◆ TEXT PROVIDED:
= Continuation =

Representation of the control state of a computer program

In computer science, a continuation is an abstract representation of the control state of a computer program. A continuation implements (reifies) the program control state, i.e. the continuation is a data structure that represents the computational process at a given point in the process's execution; the created data structure can be accessed by the programming language, instead of being hidden in the runtime environment. Continuations are useful for encoding other control mechanisms in programming languages such as exceptions, generators, coroutines, and so on.

The "current continuation" or "continuation of the computation step" is the continuation that, from the perspective of running code, would be derived from the current point in a program's execution. The term continuations can also be used to refer to first-class continuations, which are constructs that give a programming language the ability to save the execution state at any point and return to that point at a later point in the program, possibly multiple times.

==History==
The earliest description of continuations was made by Adriaan van Wijngaarden in September 1964. Wijngaarden spoke at the IFIP Working Conference on Formal Language Description Languages held in Baden bei Wien, Austria. As part of a formulation for an Algol 60 preprocessor, he called for a transformation of proper procedures into continuation-passing style, though he did not use this name, and his intention was to simplify a program and thus make its result more clear.

Christopher Strachey, Christopher P. Wadsworth and John C. Reynolds brought the term continuation into prominence in their work in the field of denotational semantics that makes extensive use of continuations to allow sequential programs to be analysed in terms of functional programming semantics.

Steve Russell invented the continuation in his second Lisp implementation for the IBM 704, though he did not name it.

Reynolds (1993) gives a complete history of the discovery of continuations.

==First-class continuations==

First-class continuations are a language's ability to completely control the execution order of instructions. They can be used to jump to a function that produced the call to the current function, or to a function that has previously exited. One can think of a first-class continuation as saving the execution state of the program. True first-class continuations do not save program data – unlike a process image – only the execution context. This is illustrated by the "continuation sandwich" description:

Say you're in the kitchen in front of the refrigerator, thinking about a sandwich. You take a continuation right there and stick it in your pocket. Then you get some turkey and bread out of the refrigerator and make yourself a sandwich, which is now sitting on the counter. You invoke the continuation in your pocket, and you find yourself standing in front of the refrigerator again, thinking about a sandwich. But fortunately, there's a sandwich on the counter, and all the materials used to make it are gone. So you eat it. :-)

◆ DATA LISTING:
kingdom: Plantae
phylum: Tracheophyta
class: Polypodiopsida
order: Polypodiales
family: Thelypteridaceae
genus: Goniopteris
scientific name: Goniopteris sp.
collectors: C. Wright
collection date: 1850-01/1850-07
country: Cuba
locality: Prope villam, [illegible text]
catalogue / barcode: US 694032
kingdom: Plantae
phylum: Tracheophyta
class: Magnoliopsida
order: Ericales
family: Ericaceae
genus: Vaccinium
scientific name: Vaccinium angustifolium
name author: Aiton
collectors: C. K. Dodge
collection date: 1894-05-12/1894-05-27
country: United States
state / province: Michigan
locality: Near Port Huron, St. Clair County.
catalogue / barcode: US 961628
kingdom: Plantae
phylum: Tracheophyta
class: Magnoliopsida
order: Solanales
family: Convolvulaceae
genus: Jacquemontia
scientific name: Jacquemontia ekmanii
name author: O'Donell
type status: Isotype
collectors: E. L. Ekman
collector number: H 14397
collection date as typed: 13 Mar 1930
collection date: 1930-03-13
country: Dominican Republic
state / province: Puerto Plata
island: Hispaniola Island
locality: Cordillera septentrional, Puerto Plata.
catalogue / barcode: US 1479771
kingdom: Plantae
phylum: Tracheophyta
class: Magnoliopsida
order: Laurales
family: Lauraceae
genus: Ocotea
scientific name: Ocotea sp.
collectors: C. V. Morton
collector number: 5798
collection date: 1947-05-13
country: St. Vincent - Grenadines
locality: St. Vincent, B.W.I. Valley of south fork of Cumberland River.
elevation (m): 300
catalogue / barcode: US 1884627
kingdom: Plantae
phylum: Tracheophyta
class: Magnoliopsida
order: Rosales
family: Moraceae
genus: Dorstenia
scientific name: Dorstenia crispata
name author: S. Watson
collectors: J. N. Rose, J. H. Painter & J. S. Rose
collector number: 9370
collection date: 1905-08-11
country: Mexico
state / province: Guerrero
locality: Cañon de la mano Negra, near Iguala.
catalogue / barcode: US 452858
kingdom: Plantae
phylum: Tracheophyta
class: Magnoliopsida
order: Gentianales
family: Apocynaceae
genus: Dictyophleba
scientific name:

◆ WHAT YOU NEED TO DO:
1. Using the article on continuations, rewrite the passage from "Christopher Strachey, Christopher" to "discovery of continuations.", replacing "IBM 704" with "IBM 709".
2. Answer the following from the article on continuations:
(a) In what month and year did Adriaan van Wijngaarden give the earliest description of continuations?
(b) On which computer did Steve Russell build the Lisp implementation in which he invented the continuation?
(c) In the "continuation sandwich" description, which two foods are taken out of the refrigerator?
3. Carry on writing the article on continuations, beginning right after its final sentence.

◆ ANSWERS FOR THE EXERCISE:
1.
Christopher Strachey, Christopher P. Wadsworth and John C. Reynolds brought the term continuation into prominence in their work in the field of denotational semantics that makes extensive use of continuations to allow sequential programs to be analysed in terms of functional programming semantics.

Steve Russell invented the continuation in his second Lisp implementation for the IBM 709, though he did not name it.

Reynolds (1993) gives a complete history of the discovery of continuations.

2.
(a) September 1964
(b) The IBM 704
(c) Turkey and bread

3.
In this description, the sandwich is part of the program data (e.g., an object on the heap), and rather than calling a "make sandwich" routine and then returning, the person called a "make sandwich with current continuation" routine, which creates the sandwich and then continues where execution left off.

Scheme was the first full production system providing first "catch" and then call/cc. Bruce Duba introduced call/cc into SML.

Continuations are also used in models of computation including denotational semantics, the actor model, process calculi, and lambda calculus. These models rely on programmers or semantics engineers to write mathematical functions in the so-called continuation-passing style. This means that each function consumes a function that represents the rest of the computation relative to this function call. To return a value, the function calls this "continuation function" with a return value; to abort the computation it returns a value.

Functional programmers who write their programs in continuation-passing style gain the expressive power to manipulate the flow of control in arbitrary ways. The cost is that they must maintain the invariants of control and continuations by hand, which can be a highly complex undertaking (but see 'continuation-passing style' below).

===Uses===
Continuations simplify and clarify the implementation of several common design patterns, including coroutines/green threads and exception handling, by providing the basic, low-level primitive which unifies these seemingly unconnected patterns. Continuations can provide elegant solutions to some difficult high-level problems, like programming a web server that supports multiple pages, accessed by the use of the forward and back buttons and by following links. The Smalltalk Seaside web framework uses continuations to great effect, allowing one to program the web server in procedural style, by switching continuations when switching pages.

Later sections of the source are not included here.